:: Task statement ::
For every line in the records below that holds "back", make a copy.
*** Block opens ***
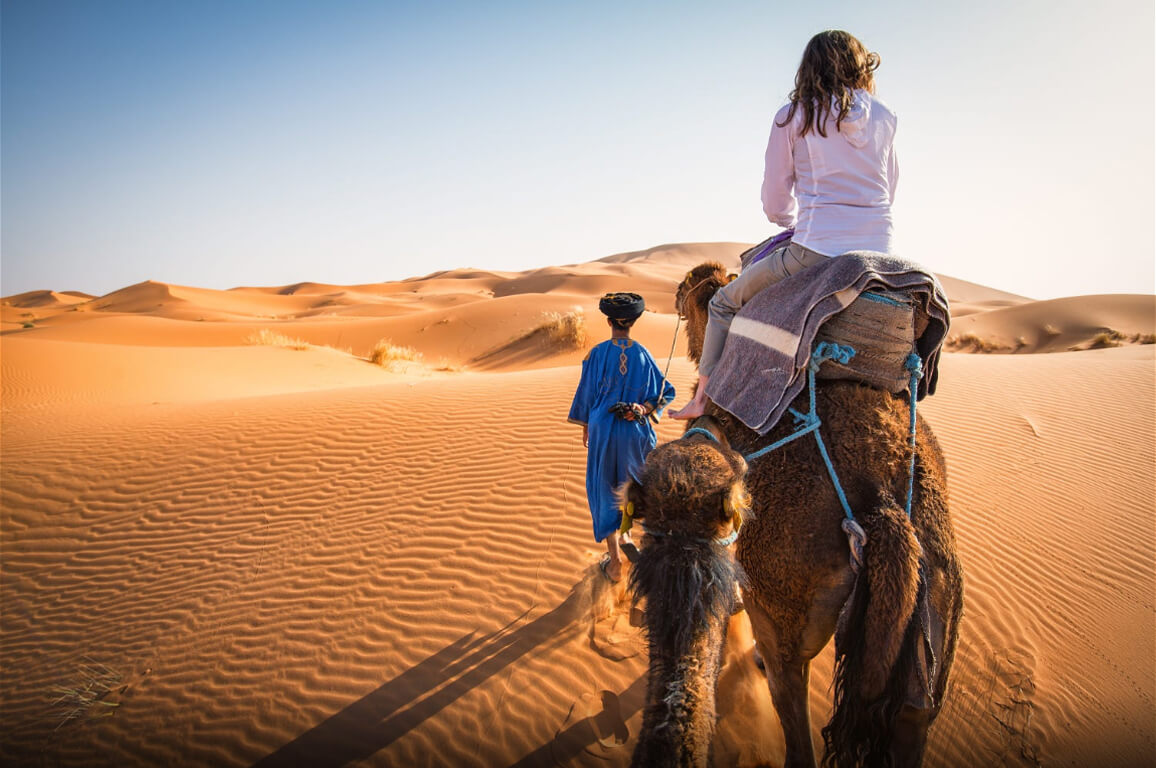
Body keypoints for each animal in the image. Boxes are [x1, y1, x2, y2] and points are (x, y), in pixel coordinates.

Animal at [624, 263, 966, 768]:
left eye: (689, 289)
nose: (677, 294)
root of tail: (884, 504)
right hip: (936, 609)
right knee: (912, 712)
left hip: (784, 608)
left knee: (792, 707)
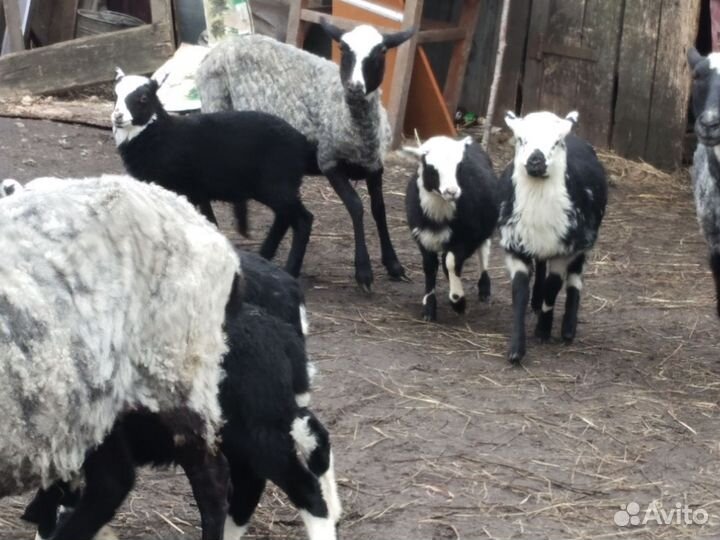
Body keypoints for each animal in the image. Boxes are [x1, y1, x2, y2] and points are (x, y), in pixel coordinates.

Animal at [112, 68, 315, 278]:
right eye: (116, 94)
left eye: (143, 98)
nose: (117, 116)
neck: (159, 135)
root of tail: (303, 143)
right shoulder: (194, 191)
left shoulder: (181, 189)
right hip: (275, 187)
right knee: (284, 217)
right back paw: (265, 255)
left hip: (277, 183)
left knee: (302, 219)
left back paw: (291, 269)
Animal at [196, 20, 415, 291]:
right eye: (343, 49)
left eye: (381, 51)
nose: (355, 87)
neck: (355, 123)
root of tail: (221, 46)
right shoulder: (329, 160)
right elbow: (356, 206)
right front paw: (363, 271)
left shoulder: (375, 165)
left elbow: (379, 209)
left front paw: (394, 265)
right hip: (217, 113)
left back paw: (266, 252)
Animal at [404, 136, 500, 321]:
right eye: (430, 166)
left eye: (459, 166)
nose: (452, 191)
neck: (438, 217)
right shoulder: (423, 237)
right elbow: (430, 266)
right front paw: (429, 308)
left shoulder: (468, 237)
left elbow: (450, 262)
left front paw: (458, 302)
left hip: (483, 229)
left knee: (483, 252)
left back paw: (484, 289)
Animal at [499, 111, 608, 364]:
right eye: (521, 139)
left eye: (557, 142)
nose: (535, 160)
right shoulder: (515, 245)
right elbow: (519, 292)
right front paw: (516, 350)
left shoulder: (564, 249)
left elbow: (553, 286)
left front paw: (543, 330)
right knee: (540, 265)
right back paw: (537, 302)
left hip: (582, 242)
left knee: (574, 279)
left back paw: (568, 328)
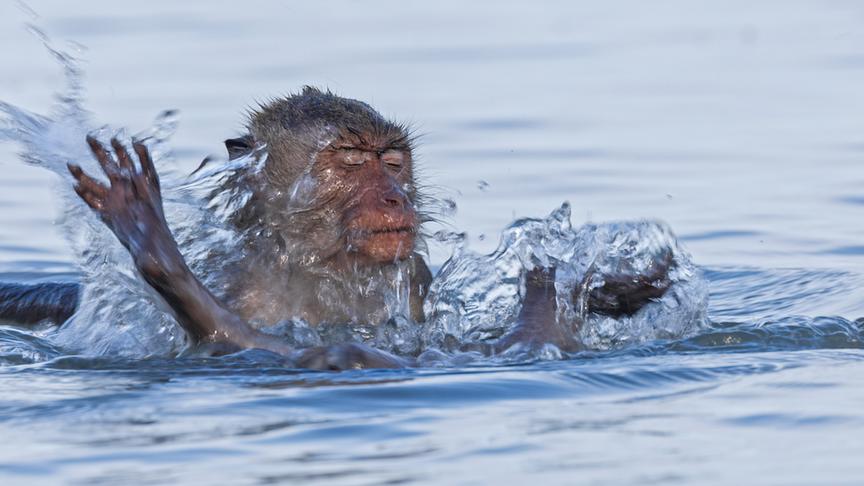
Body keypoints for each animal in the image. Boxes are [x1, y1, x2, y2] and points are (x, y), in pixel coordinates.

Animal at [0, 88, 673, 369]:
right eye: (349, 161)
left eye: (393, 161)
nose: (396, 196)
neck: (314, 266)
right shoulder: (249, 287)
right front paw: (151, 242)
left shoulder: (413, 277)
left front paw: (605, 292)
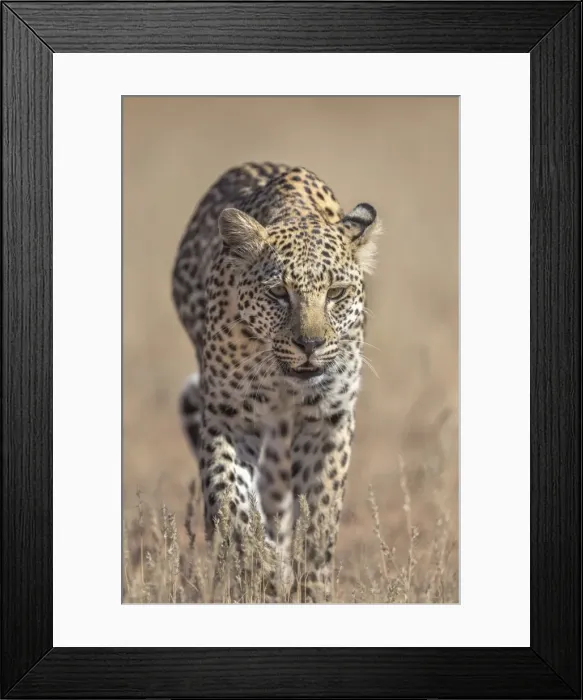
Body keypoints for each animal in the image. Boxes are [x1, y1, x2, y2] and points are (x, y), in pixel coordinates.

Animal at [171, 161, 381, 601]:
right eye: (278, 293)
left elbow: (319, 516)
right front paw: (260, 570)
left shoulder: (328, 419)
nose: (310, 344)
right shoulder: (229, 417)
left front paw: (311, 587)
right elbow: (231, 502)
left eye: (336, 293)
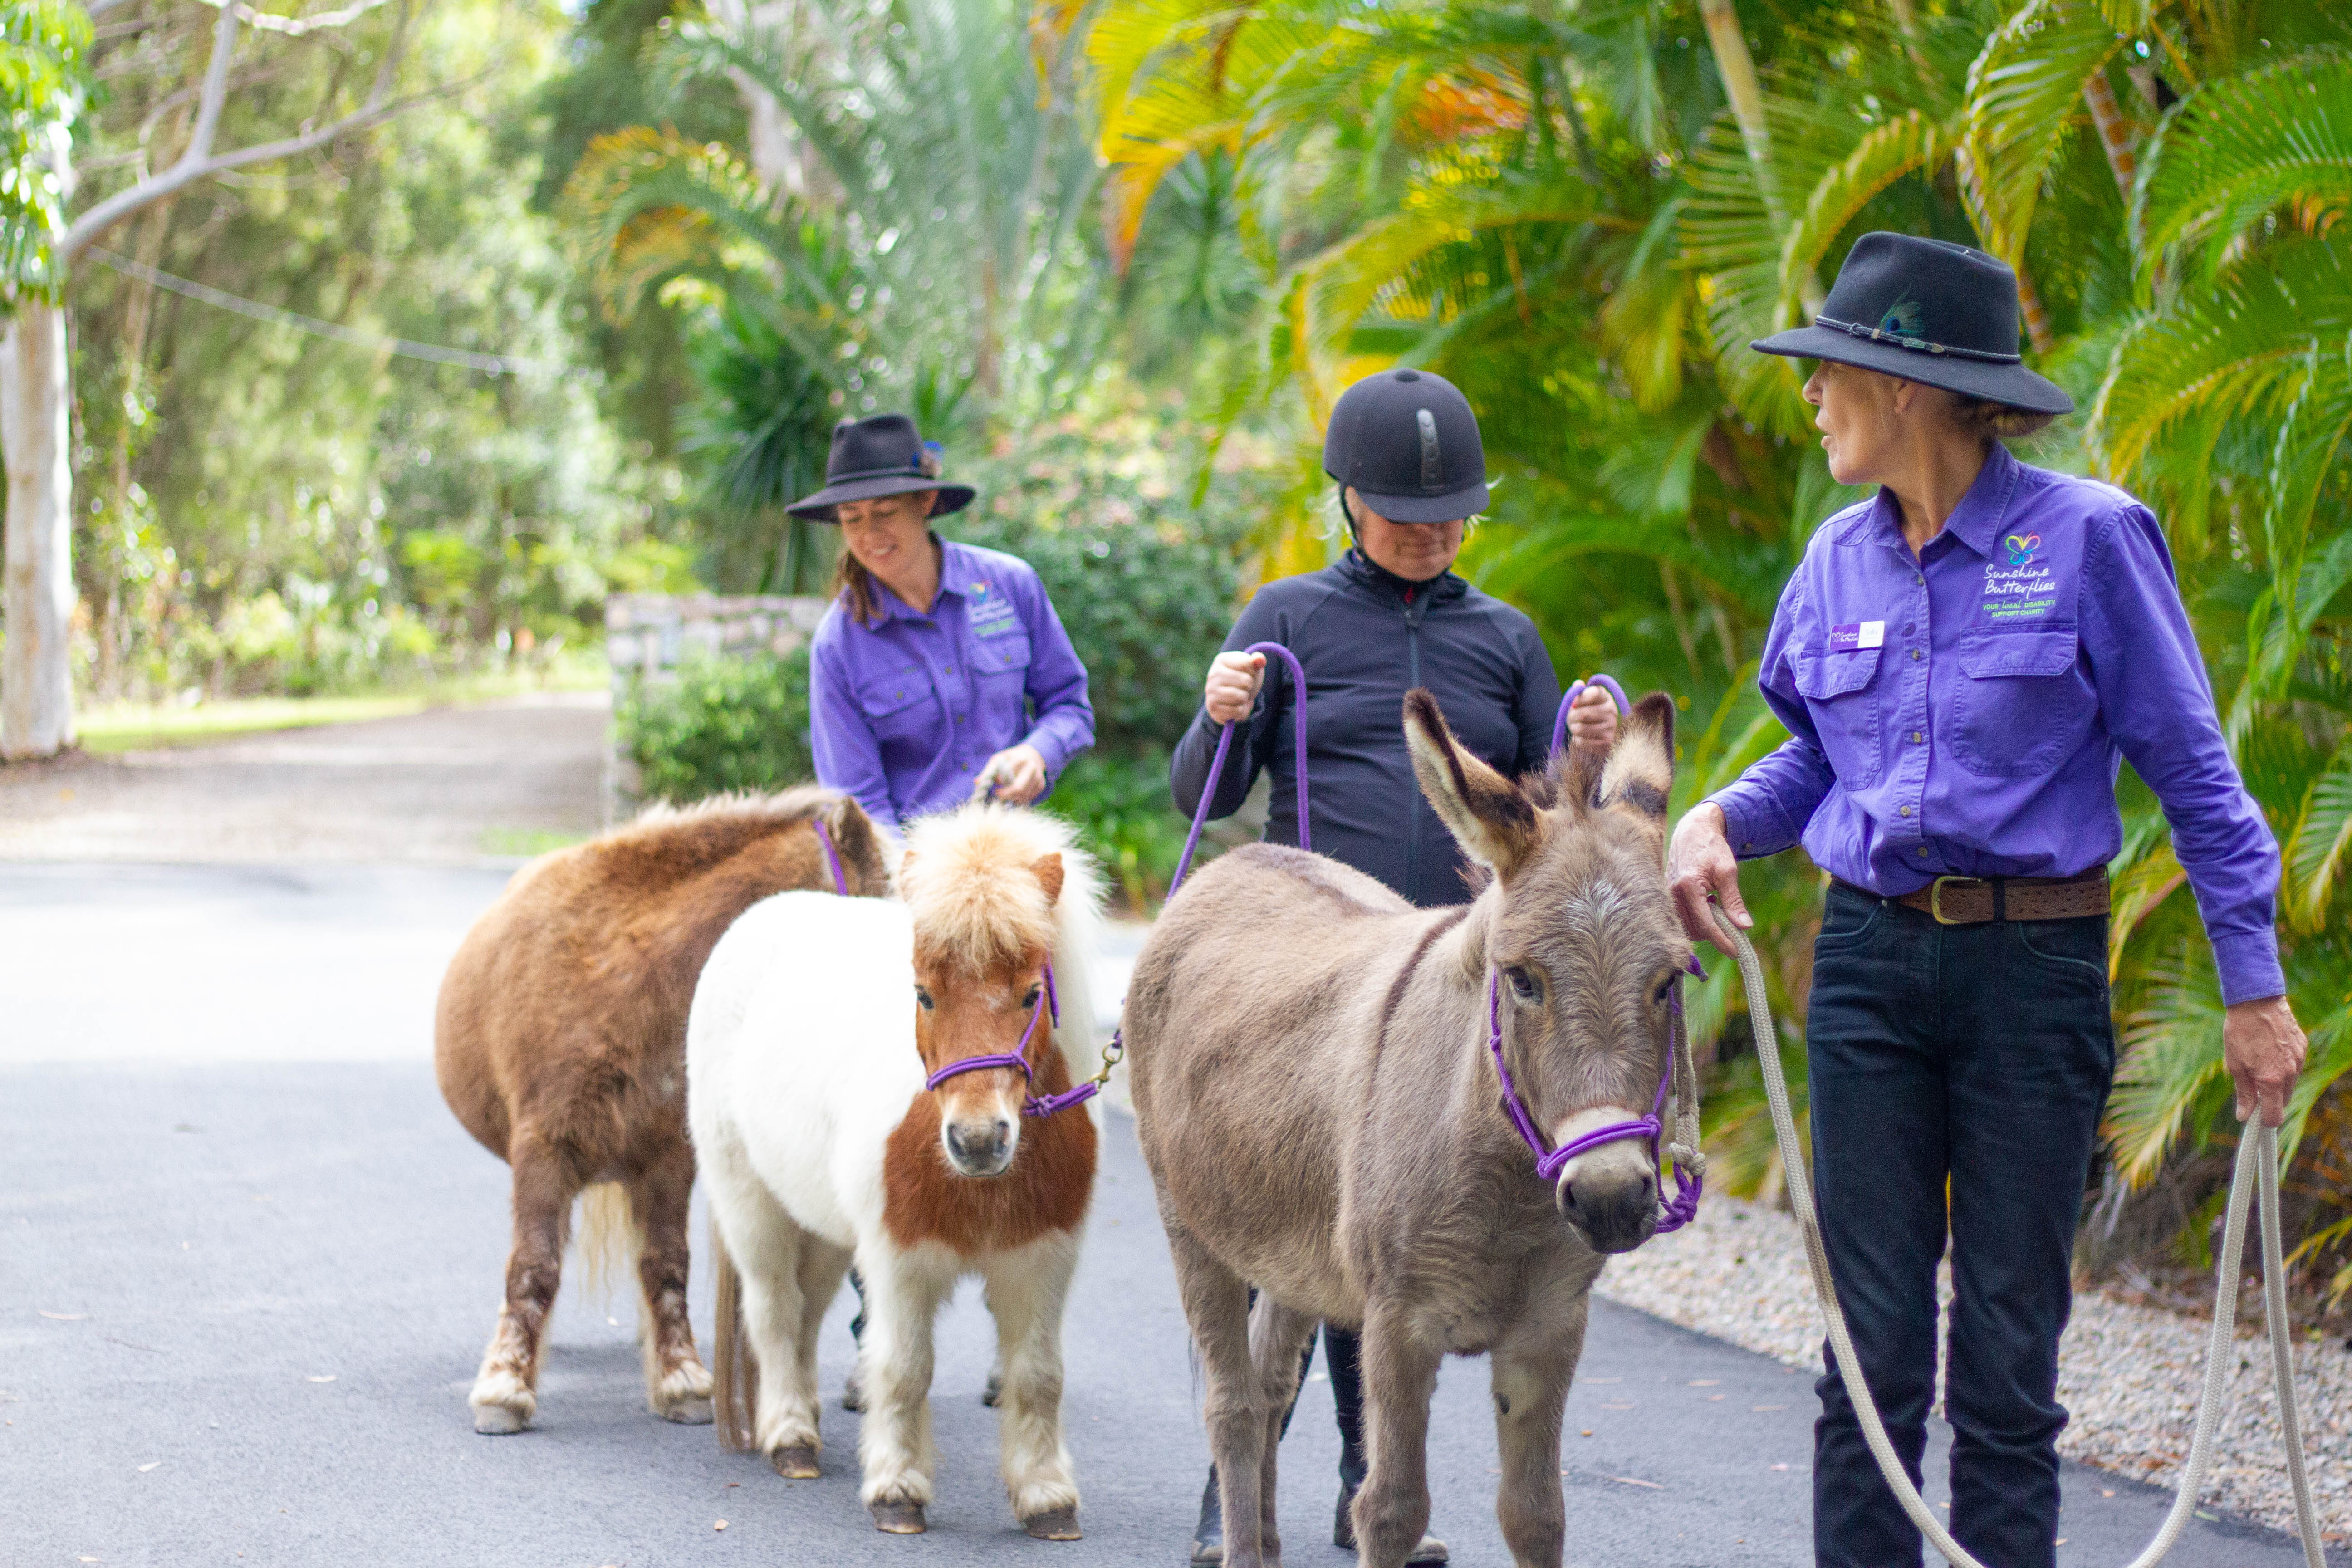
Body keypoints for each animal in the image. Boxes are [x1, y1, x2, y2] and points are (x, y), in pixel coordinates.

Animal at [435, 785, 889, 1439]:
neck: (619, 979)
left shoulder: (668, 1162)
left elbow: (666, 1264)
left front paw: (680, 1379)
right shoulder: (543, 1151)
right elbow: (534, 1265)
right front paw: (506, 1387)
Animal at [686, 804, 1105, 1542]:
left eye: (1032, 994)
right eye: (924, 994)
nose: (977, 1141)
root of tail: (761, 917)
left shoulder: (1042, 1260)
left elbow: (1038, 1375)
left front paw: (1047, 1498)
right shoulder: (899, 1262)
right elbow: (905, 1369)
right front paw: (898, 1491)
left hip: (823, 1230)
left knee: (806, 1312)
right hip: (753, 1209)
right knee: (773, 1311)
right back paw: (789, 1436)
*** Block closes ***
:: Output below ::
right back paw: (265, 255)
left back paw: (291, 269)
left back paw: (266, 252)
left back paw: (484, 289)
right back paw: (537, 302)
left back paw: (568, 328)
right back paw: (789, 1436)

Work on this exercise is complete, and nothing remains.